Un approccio pragmatico, sintetizzato in poche righe: «aumentare l’efficienza nell’utilizzo delle risorse, riducendo i controlli formali, che comportano appesantimenti procedurali e di fatto aumentano i costi della pubblica amministrazione senza creare valore per i cittadini e per le imprese». Cosa significa? Che i piani anticorruzione obbligatori per gli enti pubblici non siano compitini burocratici, ma una diagnosi dei settori in cui si infila il malaffare. Finora queste procedure si sono rivelate inutili: «Ci sono municipi che hanno copiato il piano anticorruzione del comune vicino senza neanche cancellarne il nome». Nel caso degli appalti non vuole che l’Autorità riceva la documentazione su tutte le gare: una montagna di carte che non si riuscirebbe mai ad esaminare. È invece necessario concentrarsi sugli snodi dove prosperano le mazzette: le famigerate “varianti in corso d’opera”, che dilatano tempi e prezzi dei cantieri. Delle prime 90 analizzate, 21 sono state considerate irregolari: il caso più clamoroso è la Metro C capitolina, aumentata di 700 milioni e ancora lontanissima dal traguardo. Certo, c’è un problema a monte: la complessità delle procedure, quei regolamenti “criminogeni” che sembrano scritti apposta per trasformare gli appalti in un buco nero di illeciti. E anche su questo si vuole mettere mano.

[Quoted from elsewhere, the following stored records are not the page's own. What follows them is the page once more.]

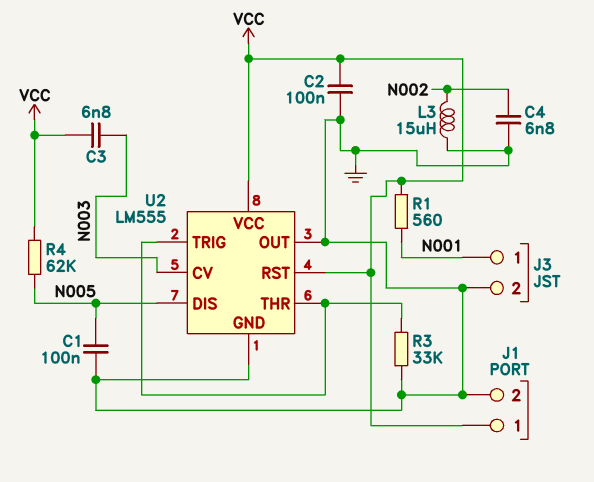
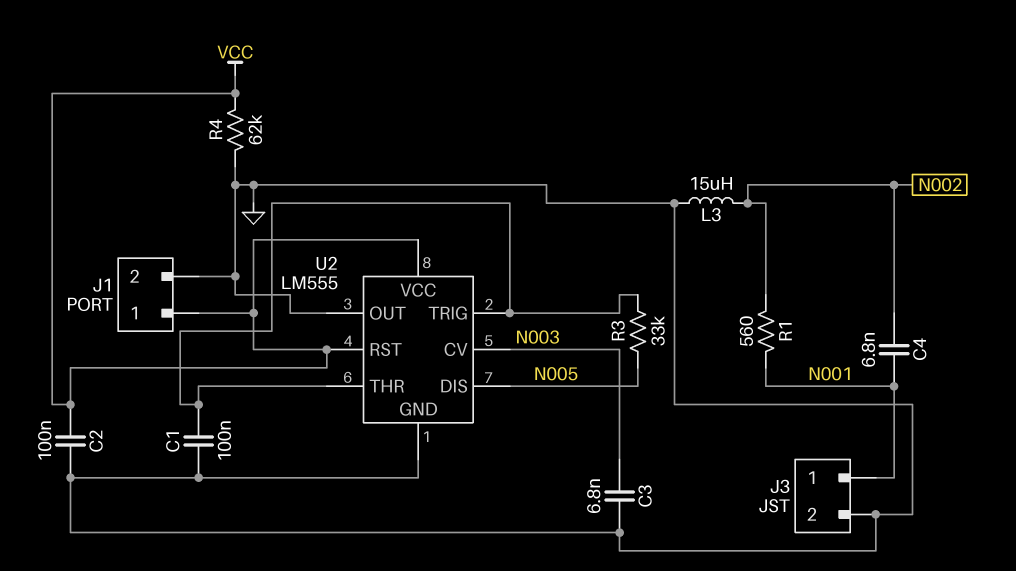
C1: 100nF (GND, N005) -> 100nF (GND, U2/THR)
C3: 6.8nF (N003, VCC) -> 6.8nF (GND, N003)
C4: 6.8nF (GND, N002) -> 6.8nF (N001, N002)
R1: 560 (N001, VCC) -> 560 (N001, N002)
R3: 33k (GND, U2/THR) -> 33k (N005, U2/THR)
R4: 62k (N005, VCC) -> 62k (GND, VCC)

Perché la missione è prevenire, non punire: agire prima che ci sia stato il danno, scoprire le situazioni sospette e indicare come correggerle. Quello che si tenta con l’Expo, mettendo un muro contro l’assalto dei tangentisti. Non è un’impresa facile. A Milano l’ufficio di Cantone è arrivato a un passo dallo scontro con i responsabili del Padiglione Italia, il cardine dell’evento ma anche quello più in ritardo nei lavori. Forse perché si contava sull’emergenza: l’occasione di sfruttare la corsa contro il tempo per ottenere più fondi e meno controlli. Come è accaduto con il G-8 alla Maddalena, inutile cattedrale dello spreco costata centinaia di milioni.
L’arma più forte è il commissariamento. Che però è “calibrato”: non riguarda l’intera azienda, meccanismo che nelle inchieste antimafia spesso ha portato a risultati disastrosi, ma solo il contratto sotto accusa: si mira a completare i cantieri, garantendo il risultato finale per la collettività. È un esperimento nuovo, che si sta applicando all’Expo, al Mose o ad altre realtà meno note: a Catania è toccato alla società dei rifiuti. Così ogni settimana gli impegni dell’Autorità aumentano. Ci sono altri scandali da fronteggiare; richieste di intervento da ogni parte di Italia a cui dare risposta formale e contemporaneamente la necessità di riorganizzare subito la struttura riducendone spese e ranghi. Ma Cantone non teme la quantità, da perfezionista ha paura solo di sbagliare. Anche perché sa che sono in tanti ad aspettare il primo passo falso per mettere tutto in discussione. E seppellire ogni speranza di cambiamento sotto una coltre di polemiche.